== WHAT YOU NEED TO DO ==
Lay out the material from its beginning through the line containing "Урядовий портал", both ends included, as a Markdown table with the columns Row and Line: one numbered row per line of text, with blank lines and the pictures omitted.

== DATA EXCERPTS ==

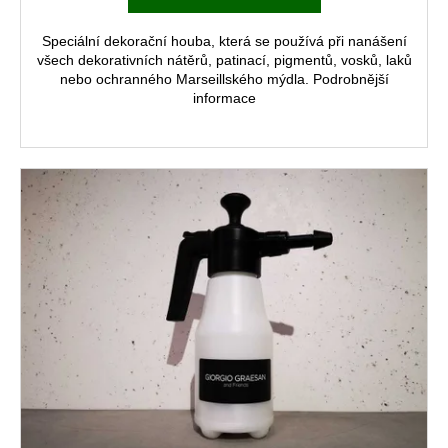
Speciální dekorační houba, která se používá při nanášení
všech dekorativních nátěrů, patinací, pigmentů, vosků, laků
nebo ochranného Marseillského mýdla. Podrobnější
informace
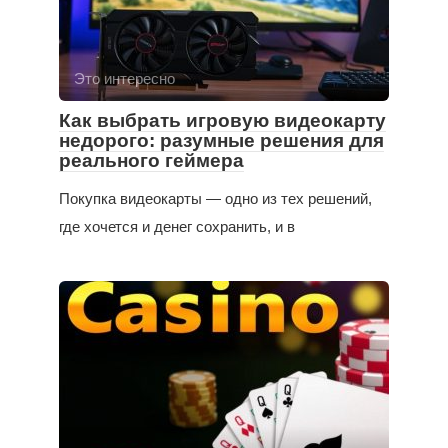
Это интересно
Как выбрать игровую видеокарту
недорого: разумные решения для
реального геймера
Покупка видеокарты — одно из тех решений,
где хочется и денег сохранить, и в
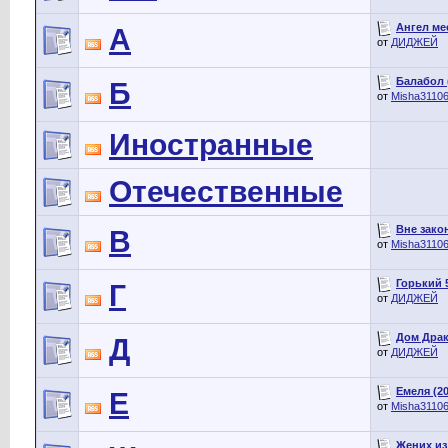
Ангел мес
А
от
ДИДЖЕЙ
Балабол (2
Б
от
Misha3110
Иностранные
Отечественные
Вне закон
В
от
Misha3110
Горький 5
Г
от
ДИДЖЕЙ
Дом Драко
Д
от
ДИДЖЕЙ
Емеля (202
Е
от
Misha3110
Жених из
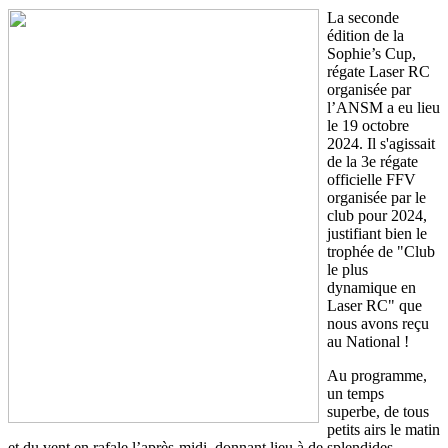
La seconde
édition de la
Sophie’s Cup,
régate Laser RC
organisée par
l’ANSM a eu lieu
le 19 octobre
2024. Il s'agissait
de la 3e régate
officielle FFV
organisée par le
club pour 2024,
justifiant bien le
trophée de "Club
le plus
dynamique en
Laser RC" que
nous avons reçu
au National !
Au programme,
un temps
superbe, de tous
petits airs le matin
et du vent en rafale l’après-midi, donnant lieu à de splendides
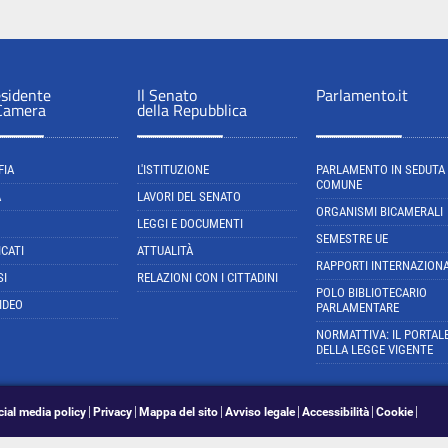
esidente
Il Senato
Parlamento.it
 Camera
della Repubblica
FIA
L'ISTITUZIONE
PARLAMENTO IN SEDUTA
COMUNE
A
LAVORI DEL SENATO
ORGANISMI BICAMERALI
LEGGI E DOCUMENTI
SEMESTRE UE
CATI
ATTUALITÀ
RAPPORTI INTERNAZIONA
SI
RELAZIONI CON I CITTADINI
POLO BIBLIOTECARIO
IDEO
PARLAMENTARE
NORMATTIVA: IL PORTAL
DELLA LEGGE VIGENTE
cial media policy
Privacy
Mappa del sito
Avviso legale
Accessibilità
Cookie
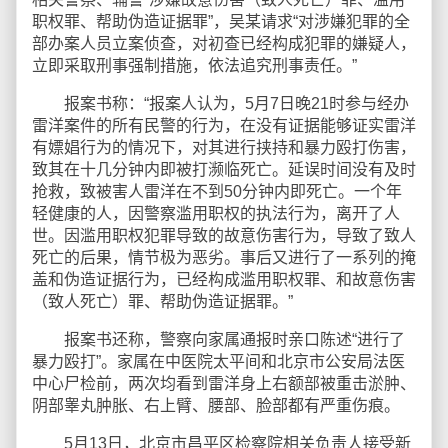
职权罪、帮助伪造证据罪”，吴某请求“对涉嫌犯罪的全
部办案人员立案侦查，对初查已经构成犯罪的嫌疑人，
立即采取刑事强制措施，依法追究刑事责任。”
报案书称：“报案人认为，5月7日晚21时参与经办
雷洋案件的所有民警的行为，在没有证据能够证实雷洋
有嫖娼行为的情况下，对其进行挟持和暴力殴打伤害，
致其在十几分钟内即被打濒临死亡。延误时间没有及时
抢救，致被害人雷洋在不到50分钟内即死亡。一个年
轻健康的人，因警察滥用职权的执法行为，离开了人
世。因滥用职权犯罪导致的故意伤害行为，导致了致人
死亡的后果，情节极为恶劣。事后又进行了一系列的掩
盖和伪造证据行为，已经构成滥用职权罪、和故意伤害
（致人死亡）罪、帮助伪造证据罪。”
报案书还称，警察向家属通报时亲口陈述“进行了
暴力殴打”。家属在中医院太平间和北京市公安局法医
中心尸检前，两次均看到雷洋身上右额部被重击淤肿、
阴部睾丸肿胀、右上臂、腰部、脸部都有严重伤痕。
5月13日，北京市昌平区检察院相关负责人接受新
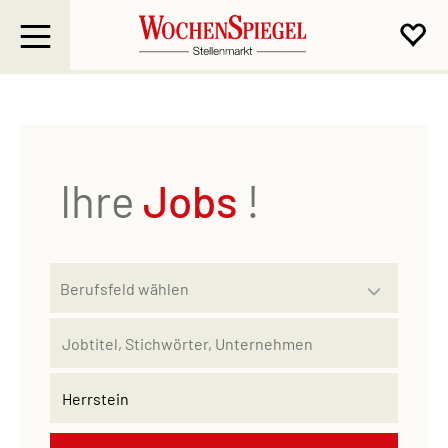
Ihre
Jobs
!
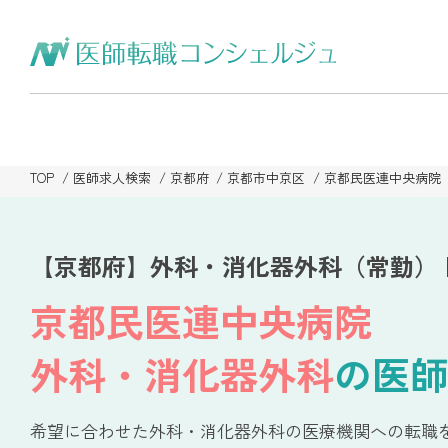
TOP
医師求人検索
京都府
京都市中京区
京都民医連中央病院
【京都府】外科・消化器外科（常勤）
京都民医連中央病院
外科・消化器外科
の医師
希望に合わせた外科・消化器外科の医療機関への転職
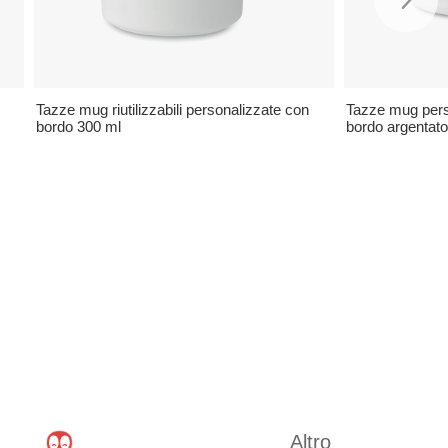
Tazze mug riutilizzabili personalizzate con
Tazze mug pers
bordo 300 ml
bordo argentat
Altro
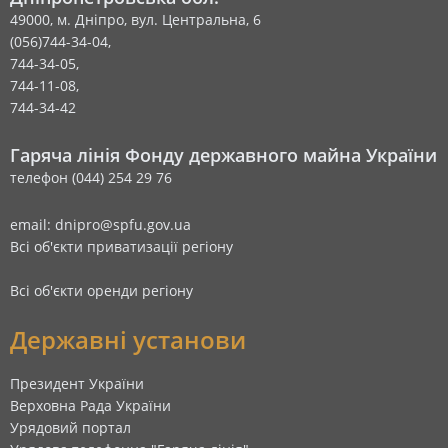
49000, м. Дніпро, вул. Центральна, 6
(056)744-34-04,
744-34-05,
744-11-08,
744-34-42
Гаряча лінія Фонду державного майна України
телефон (044) 254 29 76
email: dnipro@spfu.gov.ua
Всі об'єкти приватизації регіону
Всі об'єкти оренди регіону
Державні установи
Президент України
Верховна Рада України
Урядовий портал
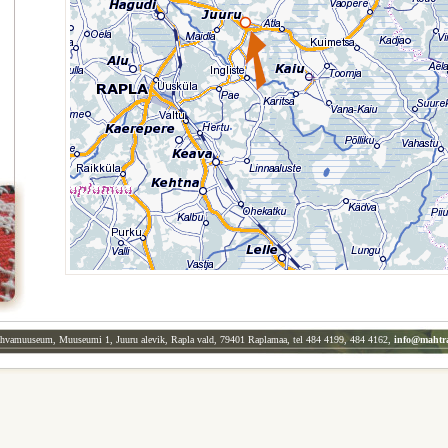
Juuru paiknemine Rapla, Kose ja Kohila suhtes
ahvamuuseum, Muuseumi 1, Juuru alevik, Rapla vald, 79401 Raplamaa, tel 484 4199, 484 4162,
info@mahtr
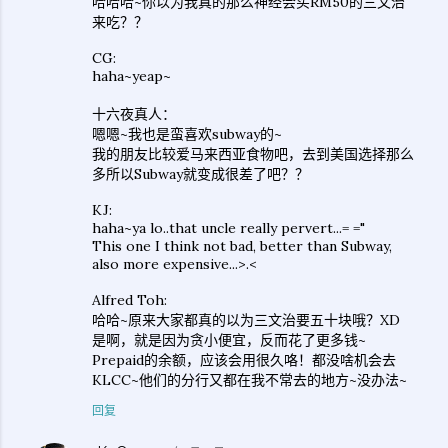
哈哈哈~你以为我真的那么神经会买RM50的三文治
来吃？？
CG:
haha~yeap~
十六夜真人：
嗯嗯~我也是蛮喜欢subway的~
我的朋友比较爱马来西亚食物吧，去到美国选择那么
多所以Subway就变成很差了吧？？
KJ:
haha~ya lo..that uncle really pervert...= ="
This one I think not bad, better than Subway,
also more expensive...>.<
Alfred Toh:
哈哈~原来大家都真的以为三文治要五十块哦？XD
是啊，就是因为贪小便宜，反而花了更多钱~
Prepaid的余额，应该会用很久咯！都没啥机会去
KLCC~他们的分行又都在我不常去的地方~没办法~
回复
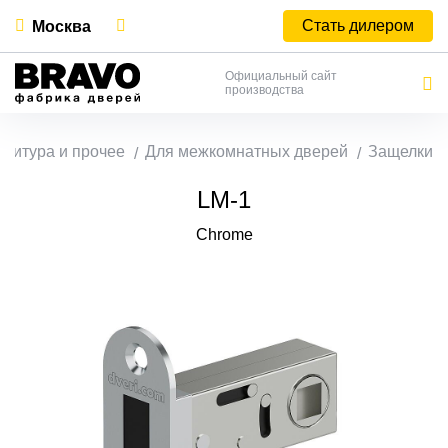
Стать дилером
Москва
Официальный сайт
производства
нитура и прочее
Для межкомнатных дверей
Защелки
LM-1
Chrome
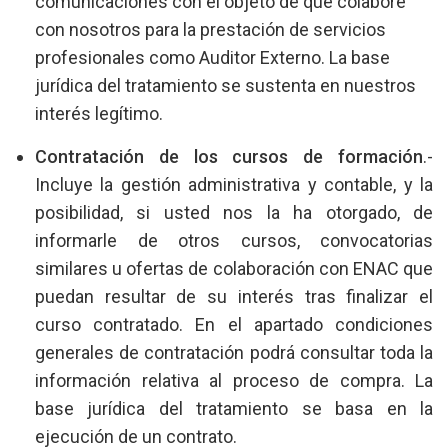
comunicaciones con el objeto de que colabore
con nosotros para la prestación de servicios
profesionales como Auditor Externo. La base
jurídica del tratamiento se sustenta en nuestros
interés legítimo.
Contratación de los cursos de formación
.-
Incluye la gestión administrativa y contable, y la
posibilidad, si usted nos la ha otorgado, de
informarle de otros cursos, convocatorias
similares u ofertas de colaboración con ENAC que
puedan resultar de su interés tras finalizar el
curso contratado. En el apartado condiciones
generales de contratación podrá consultar toda la
información relativa al proceso de compra. La
base jurídica del tratamiento se basa en la
ejecución de un contrato.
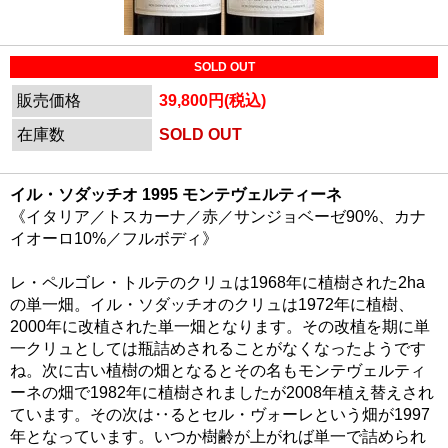
SOLD OUT
販売価格
39,800円(税込)
在庫数
SOLD OUT
イル・ソダッチオ 1995 モンテヴェルティーネ
《イタリア／トスカーナ／赤／サンジョベーゼ90%、カナ
イオーロ10%／フルボディ》
レ・ペルゴレ・トルテのクリュは1968年に植樹された2ha
の単一畑。イル・ソダッチオのクリュは1972年に植樹、
2000年に改植された単一畑となります。その改植を期に単
一クリュとしては瓶詰めされることがなくなったようです
ね。次に古い植樹の畑となるとその名もモンテヴェルティ
ーネの畑で1982年に植樹されましたが2008年植え替えされ
ています。その次は‥るとセル・ヴォーレという畑が1997
年となっています。いつか樹齢が上がれば単一で詰められ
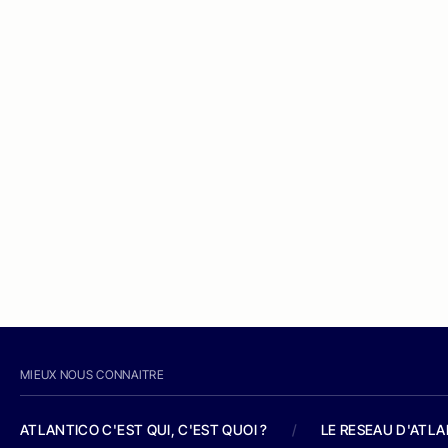
MIEUX NOUS CONNAITRE
ATLANTICO C'EST QUI, C'EST QUOI ?
/
LE RESEAU D'ATL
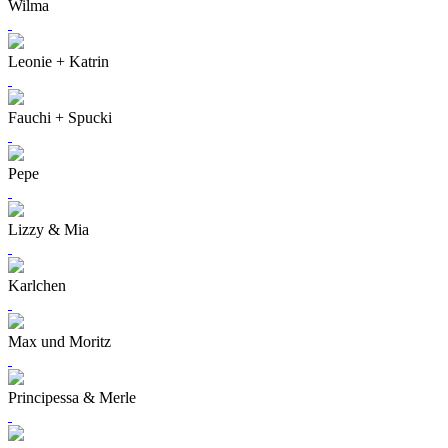
Wilma
Leonie + Katrin
Fauchi + Spucki
Pepe
Lizzy & Mia
Karlchen
Max und Moritz
Principessa & Merle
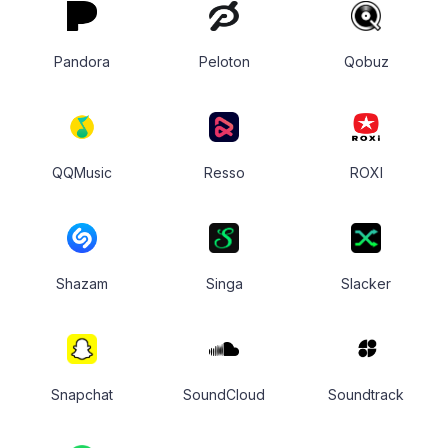
Pandora
Peloton
Qobuz
QQMusic
Resso
ROXI
Shazam
Singa
Slacker
Snapchat
SoundCloud
Soundtrack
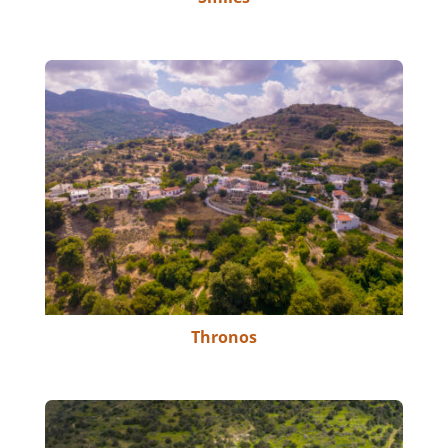
Thronos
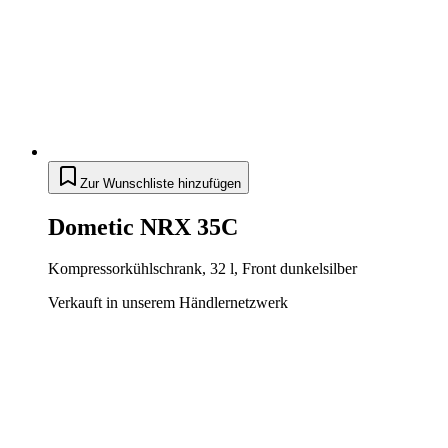
Zur Wunschliste hinzufügen
Dometic NRX 35C
Kompressorkühlschrank, 32 l, Front dunkelsilber
Verkauft in unserem Händlernetzwerk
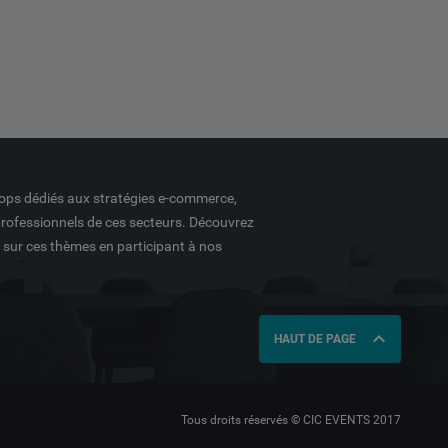
ops dédiés aux stratégies e-commerce,
professionnels de ces secteurs. Découvrez
é sur ces thèmes en participant à nos
expand_less
HAUT DE PAGE
Tous droits réservés © CIC EVENTS 2017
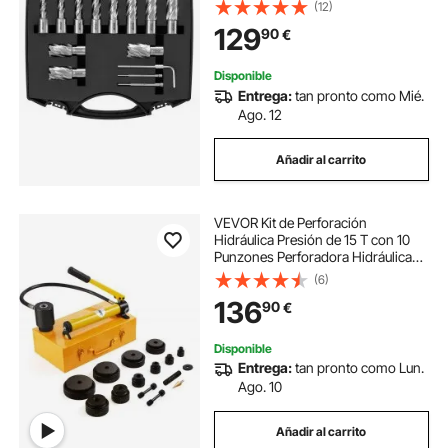
Diámetro 11-27 mm Profundidad de
(12)
25 mm en Acero Rápido HSS
129
90
€
Accesorios para Perforación
Magnética en Metales
Disponible
Entrega:
tan pronto como Mié.
Ago. 12
Añadir al carrito
VEVOR Kit de Perforación
Hidráulica Presión de 15 T con 10
Punzones Perforadora Hidráulica
Manual con Maletín Portátil Kit de
(6)
Perforadora Hidráulica 22-114 mm
136
90
€
para Metal Acero Aluminio Plástico
Disponible
Entrega:
tan pronto como Lun.
Ago. 10
Añadir al carrito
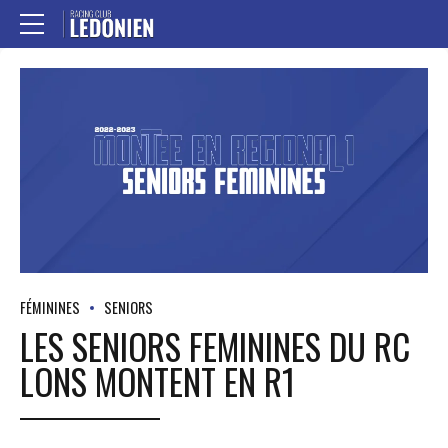
FÉMININES
SENIORS
LES SENIORS FEMININES DU RC
LONS MONTENT EN R1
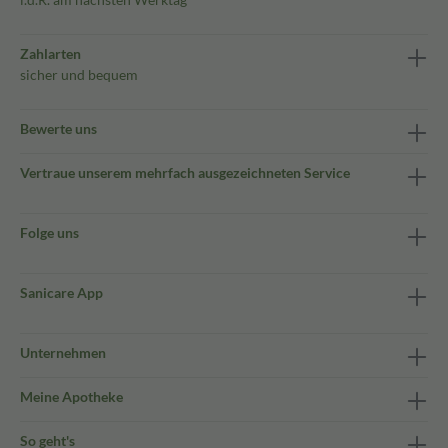
Zahlarten
sicher und bequem
Bewerte uns
Vertraue unserem mehrfach ausgezeichneten Service
Folge uns
Sanicare App
Unternehmen
Meine Apotheke
So geht's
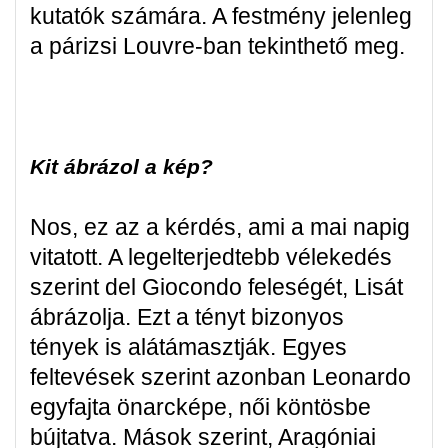
kutatók számára. A festmény jelenleg
a párizsi Louvre-ban tekinthető meg.
Kit ábrázol a kép?
Nos, ez az a kérdés, ami a mai napig
vitatott. A legelterjedtebb vélekedés
szerint del Giocondo feleségét, Lisát
ábrázolja. Ezt a tényt bizonyos
tények is alátámasztják. Egyes
feltevések szerint azonban Leonardo
egyfajta önarcképe, női köntösbe
bújtatva. Mások szerint, Aragóniai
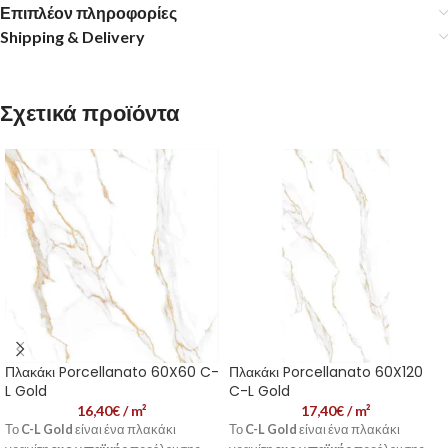
Επιπλέον πληροφορίες
Shipping & Delivery
Σχετικά προϊόντα
Πλακάκι Porcellanato 60X60 C-
Πλακάκι Porcellanato 60X120
L Gold
C-L Gold
16,40
€
/ m²
17,40
€
/ m²
Το
C-L Gold
είναι ένα πλακάκι
Το
C-L Gold
είναι ένα πλακάκι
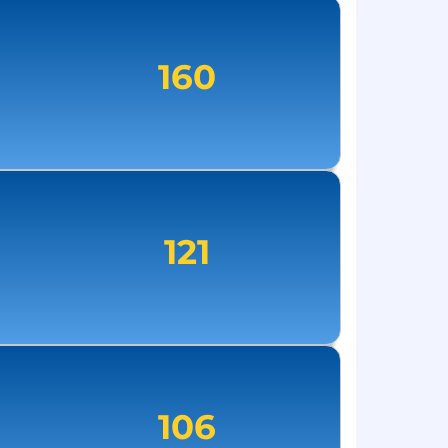
160
121
106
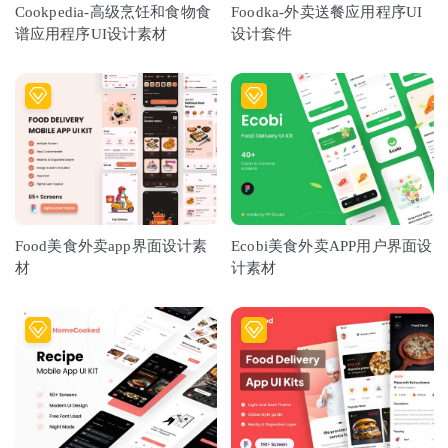
Cookpedia-高级烹饪和食物食
Foodka-外卖送餐应用程序UI
谱应用程序UI设计素材
设计套件
Food美食外卖app界面设计素
Ecobi美食外卖APP用户界面设
材
计素材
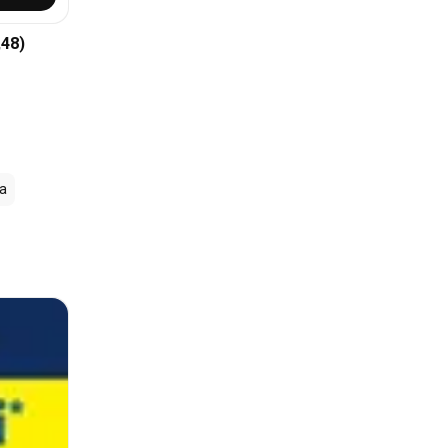
,48)
a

== RESPONSE BELOW ==
| Row | Line |
|---|---|
| 1 | Speciální dekorační houba, která se používá při nanášení |
| 2 | všech dekorativních nátěrů, patinací, pigmentů, vosků, laků |
| 3 | nebo ochranného Marseillského mýdla. Podrobnější |
| 4 | informace |
| 5 | Это интересно |
| 6 | Как выбрать игровую видеокарту |
| 7 | недорого: разумные решения для |
| 8 | реального геймера |
| 9 | Покупка видеокарты — одно из тех решений, |
| 10 | где хочется и денег сохранить, и в |
| 11 | Ангел мес |
| 12 | А |
| 13 | от |
| 14 | ДИДЖЕЙ |
| 15 | Балабол (2 |
| 16 | Б |
| 17 | от |
| 18 | Misha3110 |
| 19 | Иностранные |
| 20 | Отечественные |
| 21 | Вне закон |
| 22 | В |
| 23 | от |
| 24 | Misha3110 |
| 25 | Горький 5 |
| 26 | Г |
| 27 | от |
| 28 | ДИДЖЕЙ |
| 29 | Дом Драко |
| 30 | Д |
| 31 | от |
| 32 | ДИДЖЕЙ |
| 33 | Емеля (202 |
| 34 | Е |
| 35 | от |
| 36 | Misha3110 |
| 37 | Жених из |
| 38 | La seconde |
| 39 | édition de la |
| 40 | Sophie’s Cup, |
| 41 | régate Laser RC |
| 42 | organisée par |
| 43 | l’ANSM a eu lieu |
| 44 | le 19 octobre |
| 45 | 2024. Il s'agissait |
| 46 | de la 3e régate |
| 47 | officielle FFV |
| 48 | organisée par le |
| 49 | club pour 2024, |
| 50 | justifiant bien le |
| 51 | trophée de "Club |
| 52 | le plus |
| 53 | dynamique en |
| 54 | Laser RC" que |
| 55 | nous avons reçu |
| 56 | au National ! |
| 57 | Au programme, |
| 58 | un temps |
| 59 | superbe, de tous |
| 60 | petits airs le matin |
| 61 | et du vent en rafale l’après-midi, donnant lieu à de splendides |
| 62 | esidente |
| 63 | Il Senato |
| 64 | Parlamento.it |
| 65 |  Camera |
| 66 | della Repubblica |
| 67 | FIA |
| 68 | L'ISTITUZIONE |
| 69 | PARLAMENTO IN SEDUTA |
| 70 | COMUNE |
| 71 | A |
| 72 | LAVORI DEL SENATO |
| 73 | ORGANISMI BICAMERALI |
| 74 | LEGGI E DOCUMENTI |
| 75 | SEMESTRE UE |
| 76 | CATI |
| 77 | ATTUALITÀ |
| 78 | RAPPORTI INTERNAZIONA |
| 79 | SI |
| 80 | RELAZIONI CON I CITTADINI |
| 81 | POLO BIBLIOTECARIO |
| 82 | IDEO |
| 83 | PARLAMENTARE |
| 84 | NORMATTIVA: IL PORTAL |
| 85 | DELLA LEGGE VIGENTE |
| 86 | cial media policy |
| 87 | Privacy |
| 88 | Mappa del sito |
| 89 | Avviso legale |
| 90 | Accessibilità |
| 91 | Cookie |
| 92 | 职权罪、帮助伪造证据罪”，吴某请求“对涉嫌犯罪的全 |
| 93 | 部办案人员立案侦查，对初查已经构成犯罪的嫌疑人， |
| 94 | 立即采取刑事强制措施，依法追究刑事责任。” |
| 95 | 报案书称：“报案人认为，5月7日晚21时参与经办 |
| 96 | 雷洋案件的所有民警的行为，在没有证据能够证实雷洋 |
| 97 | 有嫖娼行为的情况下，对其进行挟持和暴力殴打伤害， |
| 98 | 致其在十几分钟内即被打濒临死亡。延误时间没有及时 |
| 99 | 抢救，致被害人雷洋在不到50分钟内即死亡。一个年 |
| 100 | 轻健康的人，因警察滥用职权的执法行为，离开了人 |
| 101 | 世。因滥用职权犯罪导致的故意伤害行为，导致了致人 |
| 102 | 死亡的后果，情节极为恶劣。事后又进行了一系列的掩 |
| 103 | 盖和伪造证据行为，已经构成滥用职权罪、和故意伤害 |
| 104 | （致人死亡）罪、帮助伪造证据罪。” |
| 105 | 报案书还称，警察向家属通报时亲口陈述“进行了 |
| 106 | 暴力殴打”。家属在中医院太平间和北京市公安局法医 |
| 107 | 中心尸检前，两次均看到雷洋身上右额部被重击淤肿、 |
| 108 | 阴部睾丸肿胀、右上臂、腰部、脸部都有严重伤痕。 |
| 109 | 5月13日，北京市昌平区检察院相关负责人接受新 |
| 110 | Ihre |
| 111 | Jobs |
| 112 | ! |
| 113 | TOP |
| 114 | 医師求人検索 |
| 115 | 京都府 |
| 116 | 京都市中京区 |
| 117 | 京都民医連中央病院 |
| 118 | 【京都府】外科・消化器外科（常勤） |
| 119 | 京都民医連中央病院 |
| 120 | 外科・消化器外科 |
| 121 | の医師 |
| 122 | 希望に合わせた外科・消化器外科の医療機関への転職 |
| 123 | Tazze mug riutilizzabili personalizzate con |
| 124 | Tazze mug pers |
| 125 | bordo 300 ml |
| 126 | bordo argentat |
| 127 | Altro |
| 128 | 49000, м. Дніпро, вул. Центральна, 6 |
| 129 | (056)744-34-04, |
| 130 | 744-34-05, |
| 131 | 744-11-08, |
| 132 | 744-34-42 |
| 133 | Гаряча лінія Фонду державного майна України |
| 134 | телефон (044) 254 29 76 |
| 135 | email: dnipro@spfu.gov.ua |
| 136 | Всі об'єкти приватизації регіону |
| 137 | Всі об'єкти оренди регіону |
| 138 | Державні установи |
| 139 | Президент України |
| 140 | Верховна Рада України |
| 141 | Урядовий портал |